■ **WHAT THE TASK ASKS**: Copy every entry below word for word, leaving out the pictures.

═══

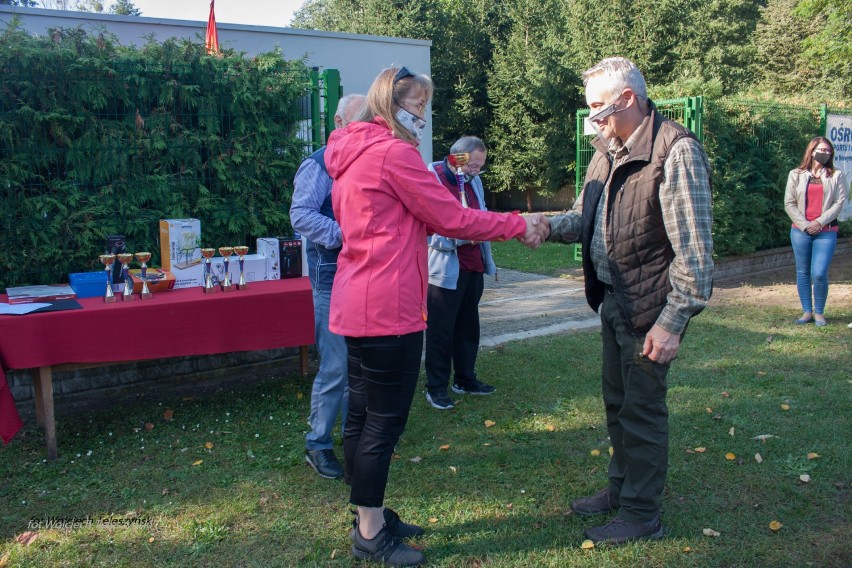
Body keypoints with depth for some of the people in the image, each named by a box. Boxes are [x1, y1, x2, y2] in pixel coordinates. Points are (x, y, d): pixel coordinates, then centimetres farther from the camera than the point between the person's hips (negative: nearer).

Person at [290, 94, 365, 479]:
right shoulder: (320, 165, -6)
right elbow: (300, 214, -18)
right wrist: (344, 235, -26)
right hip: (333, 278, -7)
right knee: (336, 367, -5)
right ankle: (317, 445, 10)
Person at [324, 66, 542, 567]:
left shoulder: (354, 153, 16)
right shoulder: (394, 151, -14)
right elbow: (452, 219, -12)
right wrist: (518, 225, -1)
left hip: (357, 304, 10)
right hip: (389, 308, -10)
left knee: (364, 415, 16)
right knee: (385, 423, 1)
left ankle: (372, 518, 30)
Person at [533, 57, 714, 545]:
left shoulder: (676, 152, -19)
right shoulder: (608, 151, 9)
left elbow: (694, 249, -20)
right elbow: (585, 218, 12)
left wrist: (672, 321, -21)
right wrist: (549, 226, -9)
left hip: (649, 308, -8)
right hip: (613, 300, 8)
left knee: (643, 409, 4)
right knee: (617, 402, 20)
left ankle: (643, 515, 21)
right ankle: (621, 489, 38)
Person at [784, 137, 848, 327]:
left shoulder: (837, 176, 7)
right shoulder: (796, 175, 8)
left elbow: (839, 203, 0)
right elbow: (789, 203, 3)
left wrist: (820, 222, -11)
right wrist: (804, 225, -7)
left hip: (826, 231, -1)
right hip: (800, 231, 2)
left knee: (819, 274, -10)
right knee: (802, 273, 5)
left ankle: (819, 312, 6)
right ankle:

═══

■ **ANSWER FOR THIS EXERCISE**:
Body keypoints with depth for some of the people in the image, each named by a box. Boxes are [x1, y1, x2, y2] in pixel coordinates. Points are (x, y, d): pixel coordinates, then centimetres farther from the camera than the point between the person's hips (negative: nearer).

Person at [290, 94, 365, 479]:
right shoulder: (320, 165, -6)
right elbow: (300, 214, -18)
right wrist: (344, 235, -26)
right hip: (333, 278, -7)
right knee: (336, 367, -5)
right ankle: (317, 445, 10)
Person at [324, 66, 542, 567]:
left shoulder: (354, 153, 16)
right shoulder: (394, 151, -14)
right elbow: (452, 219, -12)
right wrist: (518, 225, -1)
left hip: (357, 304, 10)
right hip: (389, 308, -10)
left knee: (364, 415, 16)
right knee: (385, 423, 1)
left ankle: (372, 518, 30)
Person at [533, 57, 714, 545]:
left shoulder: (676, 152, -19)
right shoulder: (608, 151, 9)
left elbow: (694, 249, -20)
right elbow: (585, 218, 12)
left wrist: (672, 321, -21)
right wrist: (549, 226, -9)
left hip: (649, 308, -8)
right hip: (613, 300, 8)
left knee: (643, 409, 4)
right knee: (617, 402, 20)
left ankle: (643, 515, 21)
right ankle: (621, 489, 38)
Person at [784, 137, 848, 327]:
left shoulder: (837, 176, 7)
right shoulder: (796, 175, 8)
left elbow: (839, 203, 0)
right elbow: (789, 203, 3)
left wrist: (820, 222, -11)
right wrist: (804, 225, -7)
left hip: (826, 231, -1)
right hip: (800, 231, 2)
left knee: (819, 274, -10)
right knee: (802, 273, 5)
left ankle: (819, 312, 6)
right ankle:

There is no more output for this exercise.